FACTS AND PROCEDURAL BACKGROUND
¶2 Bisbee Police Officer William Silva saw Defendant
Sudden Rio Stroud sitting in a car. Knowing that there was an
outstanding felony warrant for Stroud’s arrest, Officer Silva
approached him. As Stroud got out of the car, Silva ordered him
to put his hands on the patrol car. Although he questioned why
he was being arrested, Stroud started to comply with the order.

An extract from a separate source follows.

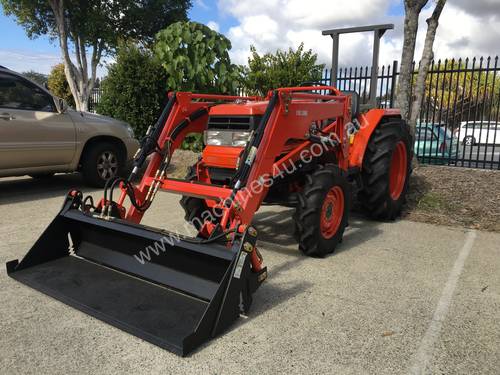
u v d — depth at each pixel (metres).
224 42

When the officer advised him of the arrest warrant, Stroud tried
to evade Silva, but Silva grabbed Stroud’s shirt collar, shoved
him against the car and held him there, telling him that he was
under arrest. Stroud continued to struggle and kick, so Silva
used pepper spray in an effort to subdue him. Some of the spray
blew into Silva’s eyes, causing him to lose his grip on Stroud,
who broke free and fled. Another officer later apprehended
Stroud.
¶3 As a result of the incident, Stroud was charged with
resisting arrest and second-degree escape. A jury convicted
Stroud of both counts, finding also that he was on probation
- 2 -
when he committed the offenses. The trial judge imposed
consecutive prison terms totaling four years.
¶4 On appeal, the court of appeals affirmed Stroud’s
conviction and sentence for resisting arrest, but vacated his
conviction and sentence for escape, finding the evidence
insufficient to establish that Stroud had been “in custody,” a
prerequisite to an escape. State v. Stroud, 207 Ariz. 476, 479-
80, 481, ¶¶ 12, 19, 88 P.3d 190, 193-94, 195 (App. 2004).
¶5 The State of Arizona petitioned this court for review.
A. Standard of Review
¶6 The State urges us to find that the court of appeals
erred in holding that the facts of this case cannot support
convictions for both resisting arrest and escape.1 See id. at
477-78, ¶ 4, 88 P.3d at 191-92. We review the sufficiency of
evidence presented at trial only to determine if substantial
evidence exists to support the jury verdict. See Hutcherson v.
City of Phoenix, 192 Ariz. 51, 53, ¶ 13, 961 P.2d 449, 451
(1998). Substantial evidence has been described as “more than a
‘mere scintilla’” of evidence; but it nonetheless must be
evidence that “reasonable persons could accept as sufficient to
support a guilty verdict beyond a reasonable doubt.” State v.
1
Stroud also questioned whether the trial court erred in
finding that consecutive sentences were required. The State now
concedes that the judge had discretion to impose concurrent
sentences. See infra section C, ¶¶ 18-22.
- 3 -
Hughes, 189 Ariz. 62, 73, 938 P.2d 457, 469 (1997) (quoting
State v. Mathers, 165 Ariz. 64, 67, 796 P.2d 866, 869 (1990)).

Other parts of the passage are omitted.